Medic is budgeted for a mix of 374 EMT and paramedic positions. In June, 71 of those positions were unfilled — a vacancy rate of about 19 percent. Studnek said that’s about as high as the vacancy rate has ever been over the past two and a half years.

Studnek said the staffing crisis began for his county about six months into the pandemic. 

“People were getting tired of working in health care just in general and we started to see a little bit higher turnover, and with that higher turnover, we saw lower numbers in new hire classes,” he said. “One of the precipitating factors early on was that a lot of the education institutions had to take a pause, and so new EMTs and new paramedics weren’t necessarily right in the pipeline.”

Across the state, EMS staffing was so strained that the North Carolina Department of Public Safety requested the support of 50 ambulances and crews from the Federal Emergency Management Agency, or FEMA. Twenty-five ambulances, each with a two-person crew, arrived in September 2021 to temporarily help nine counties.

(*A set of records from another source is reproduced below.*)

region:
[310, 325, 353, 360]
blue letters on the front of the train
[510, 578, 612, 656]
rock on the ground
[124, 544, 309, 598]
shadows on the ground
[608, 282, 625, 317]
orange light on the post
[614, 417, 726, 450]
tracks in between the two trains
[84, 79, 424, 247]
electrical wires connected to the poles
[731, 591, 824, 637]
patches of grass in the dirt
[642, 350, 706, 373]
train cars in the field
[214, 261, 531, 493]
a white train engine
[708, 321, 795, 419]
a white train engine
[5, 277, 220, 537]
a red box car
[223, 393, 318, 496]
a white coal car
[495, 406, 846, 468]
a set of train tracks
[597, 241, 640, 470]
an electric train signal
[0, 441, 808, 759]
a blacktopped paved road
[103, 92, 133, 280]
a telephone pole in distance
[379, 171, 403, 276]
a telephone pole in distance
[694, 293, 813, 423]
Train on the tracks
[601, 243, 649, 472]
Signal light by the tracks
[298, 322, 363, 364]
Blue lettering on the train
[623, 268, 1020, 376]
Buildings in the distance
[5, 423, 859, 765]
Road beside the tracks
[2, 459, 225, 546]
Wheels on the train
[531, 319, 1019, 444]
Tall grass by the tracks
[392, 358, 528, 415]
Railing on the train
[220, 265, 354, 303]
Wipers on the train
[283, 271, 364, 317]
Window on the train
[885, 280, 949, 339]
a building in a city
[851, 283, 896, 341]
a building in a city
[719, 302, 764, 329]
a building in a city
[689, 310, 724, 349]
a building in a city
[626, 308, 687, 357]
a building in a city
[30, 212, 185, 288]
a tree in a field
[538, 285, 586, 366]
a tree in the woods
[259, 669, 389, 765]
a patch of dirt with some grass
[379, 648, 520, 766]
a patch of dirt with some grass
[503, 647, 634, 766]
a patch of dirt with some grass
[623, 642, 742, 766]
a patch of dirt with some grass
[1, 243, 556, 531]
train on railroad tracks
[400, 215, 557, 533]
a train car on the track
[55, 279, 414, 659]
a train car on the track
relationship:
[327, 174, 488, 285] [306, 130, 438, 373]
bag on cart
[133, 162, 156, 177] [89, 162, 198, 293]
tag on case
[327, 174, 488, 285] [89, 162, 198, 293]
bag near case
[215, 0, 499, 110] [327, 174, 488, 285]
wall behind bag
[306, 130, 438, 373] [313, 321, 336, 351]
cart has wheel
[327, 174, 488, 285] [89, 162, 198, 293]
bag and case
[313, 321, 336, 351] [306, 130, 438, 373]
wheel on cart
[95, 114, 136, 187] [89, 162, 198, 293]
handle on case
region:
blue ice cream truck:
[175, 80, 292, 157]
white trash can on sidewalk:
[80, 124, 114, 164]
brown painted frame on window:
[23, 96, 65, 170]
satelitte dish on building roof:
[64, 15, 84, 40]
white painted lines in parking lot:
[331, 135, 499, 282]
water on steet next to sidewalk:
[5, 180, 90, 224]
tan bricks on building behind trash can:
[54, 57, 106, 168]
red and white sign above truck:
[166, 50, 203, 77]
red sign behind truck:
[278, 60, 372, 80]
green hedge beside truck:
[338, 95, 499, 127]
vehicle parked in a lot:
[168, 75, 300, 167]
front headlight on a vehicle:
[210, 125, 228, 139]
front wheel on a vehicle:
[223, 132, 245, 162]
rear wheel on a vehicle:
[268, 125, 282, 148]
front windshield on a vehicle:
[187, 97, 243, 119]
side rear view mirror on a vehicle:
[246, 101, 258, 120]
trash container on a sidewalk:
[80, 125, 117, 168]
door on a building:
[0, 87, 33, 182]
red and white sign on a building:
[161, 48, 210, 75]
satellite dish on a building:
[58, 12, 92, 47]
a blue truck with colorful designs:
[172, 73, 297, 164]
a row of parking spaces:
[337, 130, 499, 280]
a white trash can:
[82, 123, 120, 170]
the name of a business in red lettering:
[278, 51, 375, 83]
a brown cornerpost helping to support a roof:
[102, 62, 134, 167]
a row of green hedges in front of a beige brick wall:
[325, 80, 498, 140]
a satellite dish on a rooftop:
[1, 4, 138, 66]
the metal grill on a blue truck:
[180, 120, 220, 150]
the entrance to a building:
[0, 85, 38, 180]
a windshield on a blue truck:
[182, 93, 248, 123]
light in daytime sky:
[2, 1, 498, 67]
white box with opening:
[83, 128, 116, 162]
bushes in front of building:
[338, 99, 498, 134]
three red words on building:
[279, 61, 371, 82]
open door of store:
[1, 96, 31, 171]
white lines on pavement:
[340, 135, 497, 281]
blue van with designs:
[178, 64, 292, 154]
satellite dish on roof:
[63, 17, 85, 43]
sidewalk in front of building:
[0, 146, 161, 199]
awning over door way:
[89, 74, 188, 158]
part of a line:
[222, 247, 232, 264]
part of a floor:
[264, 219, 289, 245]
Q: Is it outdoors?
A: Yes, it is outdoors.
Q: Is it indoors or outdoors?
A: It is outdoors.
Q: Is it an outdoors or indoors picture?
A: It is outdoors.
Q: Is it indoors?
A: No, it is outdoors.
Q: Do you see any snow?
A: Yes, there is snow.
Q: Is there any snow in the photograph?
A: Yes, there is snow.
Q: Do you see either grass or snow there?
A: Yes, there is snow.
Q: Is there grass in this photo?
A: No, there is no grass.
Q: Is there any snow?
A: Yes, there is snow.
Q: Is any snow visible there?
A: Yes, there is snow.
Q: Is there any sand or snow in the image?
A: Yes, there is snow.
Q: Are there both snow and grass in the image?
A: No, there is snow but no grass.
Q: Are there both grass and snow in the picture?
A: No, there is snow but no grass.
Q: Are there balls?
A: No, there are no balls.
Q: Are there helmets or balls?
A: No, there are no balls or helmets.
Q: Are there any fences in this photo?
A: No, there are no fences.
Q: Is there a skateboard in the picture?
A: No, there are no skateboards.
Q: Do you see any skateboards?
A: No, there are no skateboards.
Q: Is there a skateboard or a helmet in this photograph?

In early 2022, with the labor shortage persisting and cases surging due to widespread infection with the coronavirus Omicron variant, the federal agency dispatched more ambulances around the state. 

“That really provided relief to our team,” said Studnek, whose EMS agency benefitted from the assistance of FEMA ambulances.

“It lowered their daily demand just a little bit and allowed us to maintain some protection on responding quickly to our sickest patients.” 

Increased call volumes

Alongside the historic vacancy rates, emergency services officials say they’ve also been busier than ever.

Daren Ziglar, the director of Forsyth County EMS, told NC Health News in July that the first months of the pandemic in 2020 caused an “extreme drop-off in calls,” since people were afraid to leave home and possibly be exposed to the coronavirus.

“Once it opened back up, it came back with a vengeance,” Ziglar said. “We still run COVID calls but we’re running more shootings, we’re running more heart attacks, we’re running more of everything.”

From 2020 to 2021, Ziglar said his department saw an 11 percent increase in call volume, amounting to about 52,000 calls last year, a number the department seems on pace to meet again this year. Historically, he said they’ve seen a rise of about 3 percent each year.

Two Buncombe County EMS workers. Credit: Courtesy of Buncombe County EMS

In Buncombe County, EMS Division Manager Jamie Judd said each ambulance in the department would ideally respond to about 2,400 calls per year. Now, ambulances are running an average of 3,000 calls, which can lead to longer wait times. 

Durham also saw a large increase in its call volume last year at 14 percent. The county’s chief paramedic, Mark Lockhart, said August 2021 was the department’s busiest month since the organization began in 1975.

“When we get really busy, and that happens now almost on a daily basis, we’ll hold the Alpha and Omega calls,” Lockhart said, referring to lower acuity emergencies. Those calls get put into a queue so the agency can save its resources for any potentially life threatening calls that might come in. 

But we’ve had a number of days where we’ve just flat out run out of units and so we rely on mutual aid from our surrounding counties — mostly Orange, Wake and Person county.”

Prior to the staff shortages, Lockhart said an ambulance ran about six to eight calls per shift. Now, they may run 10 or 11. Sometimes, he said, the emergency responders will be out continuously responding to calls for the entirety of their 12-hour shift.